Vegetable Medley (from the South Beach Diet cookbook)
1 medium squash
1 medium zucchini
1 red onion
1-lb. asparagus spears
1 yellow bell pepper
1 red bell pepper
3 T. olive oil
1/2t. black pepper
Cut veggies into bite-sized pieces, except asparagus. I cut my peppers into strips. Break off tough ends of asparagus. Combine veggies in large casserole dish. Sprinkle with salt and pepper. Drizzle with olive oil. Bake at 350 for 30 minutes stirring occasionally. Serves 5-6.

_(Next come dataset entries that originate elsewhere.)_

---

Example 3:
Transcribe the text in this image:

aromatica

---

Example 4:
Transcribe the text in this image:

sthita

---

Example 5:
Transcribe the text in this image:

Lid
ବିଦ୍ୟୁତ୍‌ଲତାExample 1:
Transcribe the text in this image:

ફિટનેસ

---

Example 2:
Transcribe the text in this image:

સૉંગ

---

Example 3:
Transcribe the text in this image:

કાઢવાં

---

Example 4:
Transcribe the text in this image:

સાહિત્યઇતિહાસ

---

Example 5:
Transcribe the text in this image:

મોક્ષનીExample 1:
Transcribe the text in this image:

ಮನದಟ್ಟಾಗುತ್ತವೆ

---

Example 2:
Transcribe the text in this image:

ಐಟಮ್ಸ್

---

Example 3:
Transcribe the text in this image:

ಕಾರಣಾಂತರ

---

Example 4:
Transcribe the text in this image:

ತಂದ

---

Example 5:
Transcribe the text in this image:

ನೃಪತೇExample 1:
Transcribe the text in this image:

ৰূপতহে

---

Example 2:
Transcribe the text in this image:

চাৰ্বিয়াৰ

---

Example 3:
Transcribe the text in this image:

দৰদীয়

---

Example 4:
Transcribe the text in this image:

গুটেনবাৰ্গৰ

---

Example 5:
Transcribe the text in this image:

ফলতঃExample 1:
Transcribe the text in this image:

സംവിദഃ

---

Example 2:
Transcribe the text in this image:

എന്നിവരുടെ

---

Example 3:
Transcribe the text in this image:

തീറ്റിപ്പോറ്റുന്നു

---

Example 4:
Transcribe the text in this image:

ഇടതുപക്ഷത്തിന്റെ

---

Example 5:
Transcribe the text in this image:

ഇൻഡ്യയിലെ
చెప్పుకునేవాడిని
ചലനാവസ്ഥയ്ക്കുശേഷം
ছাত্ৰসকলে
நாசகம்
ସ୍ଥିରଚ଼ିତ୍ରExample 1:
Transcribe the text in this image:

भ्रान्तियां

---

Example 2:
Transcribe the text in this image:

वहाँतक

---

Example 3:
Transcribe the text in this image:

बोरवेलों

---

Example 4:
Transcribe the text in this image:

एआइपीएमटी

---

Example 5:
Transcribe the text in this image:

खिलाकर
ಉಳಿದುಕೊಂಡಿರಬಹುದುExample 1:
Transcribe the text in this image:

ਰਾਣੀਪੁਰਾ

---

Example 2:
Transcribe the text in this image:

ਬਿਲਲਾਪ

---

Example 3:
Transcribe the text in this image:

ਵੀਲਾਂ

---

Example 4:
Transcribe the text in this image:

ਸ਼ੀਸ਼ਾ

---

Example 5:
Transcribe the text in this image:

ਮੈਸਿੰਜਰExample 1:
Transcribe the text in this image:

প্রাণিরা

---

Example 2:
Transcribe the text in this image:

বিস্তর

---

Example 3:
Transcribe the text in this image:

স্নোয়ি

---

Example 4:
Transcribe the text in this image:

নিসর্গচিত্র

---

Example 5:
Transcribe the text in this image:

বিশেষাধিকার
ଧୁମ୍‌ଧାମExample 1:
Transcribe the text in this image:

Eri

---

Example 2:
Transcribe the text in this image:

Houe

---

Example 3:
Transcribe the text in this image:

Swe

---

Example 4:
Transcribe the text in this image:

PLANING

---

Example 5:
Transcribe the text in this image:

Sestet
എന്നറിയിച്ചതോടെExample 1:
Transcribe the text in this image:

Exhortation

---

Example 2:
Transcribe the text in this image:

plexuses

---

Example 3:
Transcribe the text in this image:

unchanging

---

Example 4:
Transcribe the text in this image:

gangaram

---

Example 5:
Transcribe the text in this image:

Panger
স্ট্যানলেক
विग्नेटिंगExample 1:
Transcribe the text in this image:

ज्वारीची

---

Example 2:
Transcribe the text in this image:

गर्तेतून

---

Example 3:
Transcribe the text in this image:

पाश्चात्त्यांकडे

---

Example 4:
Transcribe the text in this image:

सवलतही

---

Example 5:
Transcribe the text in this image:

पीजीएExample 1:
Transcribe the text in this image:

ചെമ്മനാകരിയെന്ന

Golden Macaroni & Cheese (This recipe is from Southern Living-2004-but my neighbor Beth actually introduced it to me.)
1 (8oz.) pkg. elbow macaroni
1/4c. all-purpose flour
1t. onion salt
4-1/2c. shredded sharp cheddar cheese (I use pre-shredded)
1c. soft breadcrumbs (I use pre-made breadcrumbs and 1/2 to 1/3 the amount)
1/4c. butter or margarine, melted
Cook macaroni according to package directions; drain well. Place milk, flour and onion salt in a quart jar; cover tightly and shake vigorously for 1 minute. Stir together macaroni, flour mixture and 3-1/2c. cheese. Pour into greased 9x13-inch baking dish. Sprinkle evenly with breadcrumbs and remaining 1c. cheese. Drizzle evenly with melted butter. Bake at 350 for 45 minutes or until golden brown. Serves 8.